Drawdown  

How to protect drawdown savings in a market crash

  • Understand how different market scenarios can impact clients' income levels in retirement.
  • Consider whether diversification, cash levels and other strategies can help portfolios recover from a market crash.
  • Learn what advisers need to do with clients to help them through stockmarket volatility.
CPD
Approx.30min

Instead of cashing in funds, clients can dip into cash reserves, giving their pot a chance to regain lost ground.

Whatever buffer level you decide on, it is important to understand what is being held. For instance, platform cash deposits are very different from a fund manager’s cash open-ended investment company (Oeic).

Article continues after advert

Most platforms give access to cash accounts that are linked to the bank deposits which are familiar to investors.

Where there are no cash accounts available, investors may have access to a fund manager cash fund. The prices of these funds can fluctuate and result in values falling, which is not what an investor may be expecting from cash.

Where a client can accommodate flexibility in the levels of their income, guard rails - a minimum and maximum range they can fluctuate between - could be useful. Having guard rails in place will help clients cope and appreciate the need to curtail spending during a period of reduced returns.

Bucket approach

The bucket approach should help to give longer term investments more time to recover. 

Having a bucket of cash to fall back on means clients would potentially not have to reduce their standard of living while the market corrects itself.

Having a medium bucket and long-term bucket may help manage the mood swings of the stockmarket, with the cash bucket being fed by the medium bucket, which is, in turn, fed from the longer term bucket.

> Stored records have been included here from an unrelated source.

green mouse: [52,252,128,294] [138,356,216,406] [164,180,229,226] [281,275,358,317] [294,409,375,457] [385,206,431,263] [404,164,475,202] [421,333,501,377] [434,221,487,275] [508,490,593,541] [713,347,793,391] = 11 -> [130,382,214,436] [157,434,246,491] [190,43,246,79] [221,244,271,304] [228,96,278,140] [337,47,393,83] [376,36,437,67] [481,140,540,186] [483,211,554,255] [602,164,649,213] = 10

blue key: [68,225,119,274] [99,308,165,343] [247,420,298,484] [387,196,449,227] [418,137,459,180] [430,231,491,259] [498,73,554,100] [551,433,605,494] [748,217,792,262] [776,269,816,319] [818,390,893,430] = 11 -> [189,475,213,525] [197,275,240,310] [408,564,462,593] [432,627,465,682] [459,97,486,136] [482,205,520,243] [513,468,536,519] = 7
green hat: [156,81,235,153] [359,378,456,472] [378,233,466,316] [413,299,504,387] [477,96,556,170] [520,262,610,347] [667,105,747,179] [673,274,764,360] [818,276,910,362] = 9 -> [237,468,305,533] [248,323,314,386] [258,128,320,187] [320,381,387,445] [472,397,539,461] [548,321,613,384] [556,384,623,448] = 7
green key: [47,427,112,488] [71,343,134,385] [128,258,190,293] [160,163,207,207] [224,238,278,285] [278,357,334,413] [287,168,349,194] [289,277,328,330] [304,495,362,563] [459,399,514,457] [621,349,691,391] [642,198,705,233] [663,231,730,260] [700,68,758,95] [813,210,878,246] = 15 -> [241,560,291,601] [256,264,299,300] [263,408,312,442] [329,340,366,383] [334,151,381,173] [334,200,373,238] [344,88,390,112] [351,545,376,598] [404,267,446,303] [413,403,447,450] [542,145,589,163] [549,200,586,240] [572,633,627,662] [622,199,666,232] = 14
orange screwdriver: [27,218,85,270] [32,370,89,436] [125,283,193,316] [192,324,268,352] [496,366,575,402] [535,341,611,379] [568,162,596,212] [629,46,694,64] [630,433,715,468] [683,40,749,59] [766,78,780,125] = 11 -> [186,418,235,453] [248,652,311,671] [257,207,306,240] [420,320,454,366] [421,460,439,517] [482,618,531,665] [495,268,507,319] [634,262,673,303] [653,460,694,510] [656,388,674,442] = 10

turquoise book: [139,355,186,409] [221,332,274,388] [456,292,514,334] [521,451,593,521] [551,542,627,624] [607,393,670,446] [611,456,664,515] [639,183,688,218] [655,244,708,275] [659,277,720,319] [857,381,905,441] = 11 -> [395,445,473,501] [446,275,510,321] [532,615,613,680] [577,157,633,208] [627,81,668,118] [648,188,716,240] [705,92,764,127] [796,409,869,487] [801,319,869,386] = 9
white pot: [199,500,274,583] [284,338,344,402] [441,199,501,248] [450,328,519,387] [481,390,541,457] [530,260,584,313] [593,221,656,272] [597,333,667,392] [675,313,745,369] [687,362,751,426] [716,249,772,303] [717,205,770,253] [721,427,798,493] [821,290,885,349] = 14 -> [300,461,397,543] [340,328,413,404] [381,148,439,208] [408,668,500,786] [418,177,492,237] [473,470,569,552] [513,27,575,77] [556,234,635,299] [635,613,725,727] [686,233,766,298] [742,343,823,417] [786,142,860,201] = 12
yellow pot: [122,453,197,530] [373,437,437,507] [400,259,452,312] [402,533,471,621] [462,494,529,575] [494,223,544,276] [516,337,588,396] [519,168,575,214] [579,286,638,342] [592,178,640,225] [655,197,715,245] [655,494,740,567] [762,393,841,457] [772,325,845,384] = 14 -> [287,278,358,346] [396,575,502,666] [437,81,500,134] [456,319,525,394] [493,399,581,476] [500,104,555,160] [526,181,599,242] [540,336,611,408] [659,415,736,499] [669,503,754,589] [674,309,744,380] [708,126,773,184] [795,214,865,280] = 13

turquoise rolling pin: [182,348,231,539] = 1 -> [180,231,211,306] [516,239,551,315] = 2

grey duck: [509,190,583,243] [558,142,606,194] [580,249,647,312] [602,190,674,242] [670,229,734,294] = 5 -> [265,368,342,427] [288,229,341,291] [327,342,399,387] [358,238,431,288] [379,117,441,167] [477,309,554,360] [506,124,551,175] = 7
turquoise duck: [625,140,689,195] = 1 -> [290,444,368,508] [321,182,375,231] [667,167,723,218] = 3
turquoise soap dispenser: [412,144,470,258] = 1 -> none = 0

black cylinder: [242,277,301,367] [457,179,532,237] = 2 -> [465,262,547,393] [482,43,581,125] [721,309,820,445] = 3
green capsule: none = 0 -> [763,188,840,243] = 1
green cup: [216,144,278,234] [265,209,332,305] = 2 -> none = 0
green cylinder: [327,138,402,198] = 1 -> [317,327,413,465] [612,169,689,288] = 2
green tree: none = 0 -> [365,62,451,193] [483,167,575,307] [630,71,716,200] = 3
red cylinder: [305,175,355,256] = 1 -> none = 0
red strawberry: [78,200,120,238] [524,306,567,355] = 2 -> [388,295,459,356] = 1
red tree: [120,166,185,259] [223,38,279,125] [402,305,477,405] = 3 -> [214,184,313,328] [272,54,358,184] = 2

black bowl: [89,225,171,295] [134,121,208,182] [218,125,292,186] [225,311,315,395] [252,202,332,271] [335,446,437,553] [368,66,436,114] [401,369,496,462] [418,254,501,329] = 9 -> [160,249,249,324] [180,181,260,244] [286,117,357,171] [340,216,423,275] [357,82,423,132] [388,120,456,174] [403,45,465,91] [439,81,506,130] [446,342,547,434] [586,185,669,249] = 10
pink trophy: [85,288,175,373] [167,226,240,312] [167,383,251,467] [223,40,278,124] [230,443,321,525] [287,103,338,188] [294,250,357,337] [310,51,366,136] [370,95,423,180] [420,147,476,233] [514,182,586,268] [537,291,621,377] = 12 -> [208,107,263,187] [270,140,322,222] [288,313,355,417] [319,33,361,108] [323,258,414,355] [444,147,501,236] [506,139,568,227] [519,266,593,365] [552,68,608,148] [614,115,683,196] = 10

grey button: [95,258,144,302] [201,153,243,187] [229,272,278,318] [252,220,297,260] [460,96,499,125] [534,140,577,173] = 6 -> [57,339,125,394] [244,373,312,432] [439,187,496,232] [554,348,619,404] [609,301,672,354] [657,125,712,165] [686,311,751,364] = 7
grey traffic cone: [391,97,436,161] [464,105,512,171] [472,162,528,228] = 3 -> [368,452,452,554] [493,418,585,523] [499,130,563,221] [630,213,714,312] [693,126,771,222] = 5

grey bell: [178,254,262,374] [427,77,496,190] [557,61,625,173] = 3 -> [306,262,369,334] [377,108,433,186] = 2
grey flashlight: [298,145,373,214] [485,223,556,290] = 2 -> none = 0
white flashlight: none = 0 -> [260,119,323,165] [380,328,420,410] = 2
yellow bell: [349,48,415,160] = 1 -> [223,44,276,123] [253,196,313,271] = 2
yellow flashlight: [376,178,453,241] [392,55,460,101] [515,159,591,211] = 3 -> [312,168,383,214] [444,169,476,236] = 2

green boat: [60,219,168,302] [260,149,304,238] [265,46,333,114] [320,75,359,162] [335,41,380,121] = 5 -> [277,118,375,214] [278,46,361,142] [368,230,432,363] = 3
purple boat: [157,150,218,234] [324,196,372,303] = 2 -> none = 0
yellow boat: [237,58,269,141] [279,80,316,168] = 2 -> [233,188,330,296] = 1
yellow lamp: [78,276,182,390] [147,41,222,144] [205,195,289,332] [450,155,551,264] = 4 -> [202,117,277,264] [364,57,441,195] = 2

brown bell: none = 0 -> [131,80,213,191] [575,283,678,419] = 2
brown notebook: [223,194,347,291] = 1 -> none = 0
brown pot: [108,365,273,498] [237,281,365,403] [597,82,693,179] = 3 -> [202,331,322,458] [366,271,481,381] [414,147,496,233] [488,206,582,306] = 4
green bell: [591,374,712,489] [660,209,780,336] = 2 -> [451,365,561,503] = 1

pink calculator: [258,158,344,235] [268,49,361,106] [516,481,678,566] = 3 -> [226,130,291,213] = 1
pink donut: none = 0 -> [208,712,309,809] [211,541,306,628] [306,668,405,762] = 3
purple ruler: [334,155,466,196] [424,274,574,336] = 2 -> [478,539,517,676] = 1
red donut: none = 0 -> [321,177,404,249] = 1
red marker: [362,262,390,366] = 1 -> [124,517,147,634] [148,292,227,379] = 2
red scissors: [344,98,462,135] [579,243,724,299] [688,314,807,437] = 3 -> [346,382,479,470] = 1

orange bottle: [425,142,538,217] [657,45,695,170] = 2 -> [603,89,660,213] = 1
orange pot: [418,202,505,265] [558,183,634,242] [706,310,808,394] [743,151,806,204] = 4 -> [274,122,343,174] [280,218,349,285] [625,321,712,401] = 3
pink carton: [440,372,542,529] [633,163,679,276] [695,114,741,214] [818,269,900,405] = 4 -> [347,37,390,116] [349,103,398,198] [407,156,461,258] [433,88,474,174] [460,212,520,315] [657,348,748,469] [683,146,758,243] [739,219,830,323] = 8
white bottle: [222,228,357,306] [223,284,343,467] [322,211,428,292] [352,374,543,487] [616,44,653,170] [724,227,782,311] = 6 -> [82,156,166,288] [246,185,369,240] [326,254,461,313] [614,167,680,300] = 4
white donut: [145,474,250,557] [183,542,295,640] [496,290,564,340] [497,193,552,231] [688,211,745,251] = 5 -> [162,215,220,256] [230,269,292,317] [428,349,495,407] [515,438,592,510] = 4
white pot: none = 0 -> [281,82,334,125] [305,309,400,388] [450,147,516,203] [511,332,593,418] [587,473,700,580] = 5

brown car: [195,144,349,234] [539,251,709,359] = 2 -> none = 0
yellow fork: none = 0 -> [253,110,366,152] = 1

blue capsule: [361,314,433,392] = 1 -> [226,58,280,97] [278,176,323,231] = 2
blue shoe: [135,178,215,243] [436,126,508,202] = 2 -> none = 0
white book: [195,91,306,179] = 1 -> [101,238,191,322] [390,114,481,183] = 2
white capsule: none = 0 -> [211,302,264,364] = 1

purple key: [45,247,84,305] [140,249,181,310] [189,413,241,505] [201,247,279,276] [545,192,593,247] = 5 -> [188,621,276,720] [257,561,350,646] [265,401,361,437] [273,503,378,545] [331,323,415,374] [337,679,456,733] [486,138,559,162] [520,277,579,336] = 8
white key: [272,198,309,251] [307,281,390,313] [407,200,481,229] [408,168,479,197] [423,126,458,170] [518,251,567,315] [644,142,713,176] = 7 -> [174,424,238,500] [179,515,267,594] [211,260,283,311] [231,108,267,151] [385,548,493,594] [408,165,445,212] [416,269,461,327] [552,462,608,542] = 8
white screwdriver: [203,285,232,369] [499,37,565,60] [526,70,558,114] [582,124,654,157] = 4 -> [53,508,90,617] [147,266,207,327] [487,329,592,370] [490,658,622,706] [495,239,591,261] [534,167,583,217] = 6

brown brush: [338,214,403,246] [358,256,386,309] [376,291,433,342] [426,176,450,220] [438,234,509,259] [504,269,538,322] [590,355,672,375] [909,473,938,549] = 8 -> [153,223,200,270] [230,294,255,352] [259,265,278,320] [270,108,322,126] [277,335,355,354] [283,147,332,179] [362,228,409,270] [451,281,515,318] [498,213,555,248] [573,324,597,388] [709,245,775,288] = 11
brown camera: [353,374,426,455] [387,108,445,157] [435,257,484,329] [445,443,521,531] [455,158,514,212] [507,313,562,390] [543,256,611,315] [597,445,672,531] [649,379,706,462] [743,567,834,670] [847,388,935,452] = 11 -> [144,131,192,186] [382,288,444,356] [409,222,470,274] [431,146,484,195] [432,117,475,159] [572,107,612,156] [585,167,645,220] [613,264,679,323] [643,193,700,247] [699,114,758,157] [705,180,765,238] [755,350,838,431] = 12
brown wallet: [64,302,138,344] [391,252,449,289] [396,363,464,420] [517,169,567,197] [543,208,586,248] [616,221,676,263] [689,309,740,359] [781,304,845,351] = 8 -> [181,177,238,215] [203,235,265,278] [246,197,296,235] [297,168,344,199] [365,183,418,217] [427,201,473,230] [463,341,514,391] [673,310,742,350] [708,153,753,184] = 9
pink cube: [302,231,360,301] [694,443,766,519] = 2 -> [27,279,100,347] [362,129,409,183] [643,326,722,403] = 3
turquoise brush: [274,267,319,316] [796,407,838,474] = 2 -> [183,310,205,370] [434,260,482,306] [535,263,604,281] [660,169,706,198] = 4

There is no getting away from the fact that holding onto cash will in itself hold back the performance of the investment portfolio, but it’s a choice and a discussion to have with clients.

There is still a need for flexibility within this approach, as investment markets can and do bounce back.

Taking profits, which means selling when markets are high, earlier from the long-term bucket could be part of the answer for some clients to either top up their cash, or to use the capital to support this year’s spending.

Pause and turn it off

In drawdown, you can turn off the income taps whenever you like. Selling funds after markets have fallen means there is no chance to make up losses, shrinking a pension fund and reducing its future growth. 

If clients can afford to, scale back their withdrawals or place them on hold until markets have recovered.

Alternatively, limit the level of withdrawal to the ‘natural’ income from share dividends or bonds. This leaves the underlying investment intact, giving it a better chance to recover when markets rise.